_TASK BRIEF_:
Copy out the items word for word, starting at the line with "text Error Messages [118, 549, 1157, 578]" and ending with the line with "291, 1157, 319]", both of those lines included.

_EXTRACTED RECORDS_:
-- BEGIN --

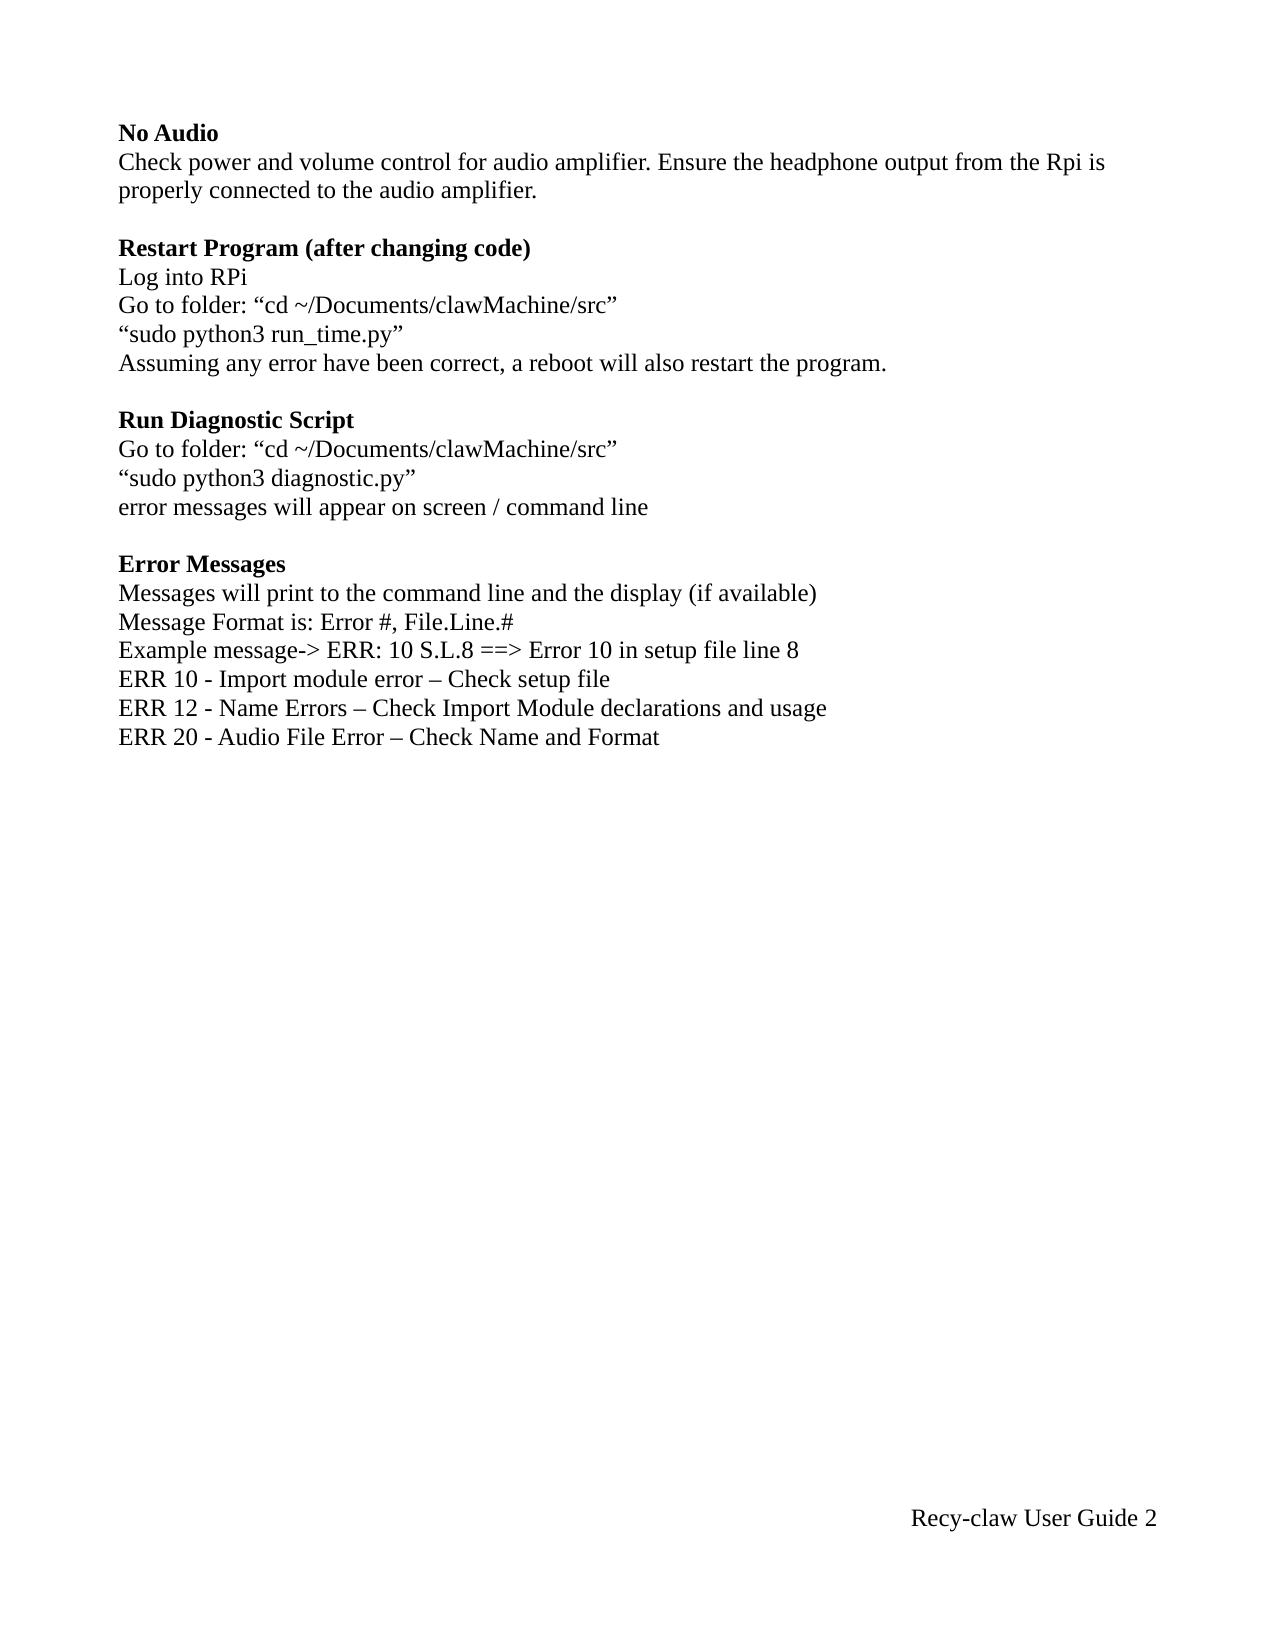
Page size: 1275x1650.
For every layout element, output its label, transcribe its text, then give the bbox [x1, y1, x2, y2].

text Error Messages [118, 549, 1157, 578]
text Go to folder: “cd ~/Documents/clawMachine/src” [118, 434, 1157, 463]
text Example message-> ERR: 10 S.L.8 ==> Error 10 in setup file line 8 [118, 636, 1157, 664]
text Check power and volume control for audio amplifier. Ensure the headphone output from the Rpi is properly connected to the audio amplifier. [118, 147, 1157, 204]
text ERR 12 - Name Errors – Check Import Module declarations and usage [118, 693, 1157, 722]
text Go to folder: “cd ~/Documents/clawMachine/src” [118, 291, 1157, 319]
text Run Diagnostic Script [118, 406, 1157, 434]
text Restart Program (after changing code) [118, 233, 1157, 262]
text No Audio [118, 118, 1157, 147]
text ERR 20 - Audio File Error – Check Name and Format [118, 722, 1157, 751]
text ERR 10 - Import module error – Check setup file [118, 664, 1157, 693]
text “sudo python3 run_time.py” [118, 319, 1157, 348]
text Log into RPi [118, 262, 1157, 291]
text “sudo python3 diagnostic.py” [118, 463, 1157, 492]
text Message Format is: Error #, File.Line.# [118, 607, 1157, 636]
text Assuming any error have been correct, a reboot will also restart the program. [118, 348, 1157, 377]
text error messages will appear on screen / command line [118, 492, 1157, 521]
text Messages will print to the command line and the display (if available) [118, 578, 1157, 607]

-- END --

_TASK ANSWER_:
text Error Messages [118, 549, 1157, 578]
text Go to folder: “cd ~/Documents/clawMachine/src” [118, 434, 1157, 463]
text Example message-> ERR: 10 S.L.8 ==> Error 10 in setup file line 8 [118, 636, 1157, 664]
text Check power and volume control for audio amplifier. Ensure the headphone output from the Rpi is properly connected to the audio amplifier. [118, 147, 1157, 204]
text ERR 12 - Name Errors – Check Import Module declarations and usage [118, 693, 1157, 722]
text Go to folder: “cd ~/Documents/clawMachine/src” [118, 291, 1157, 319]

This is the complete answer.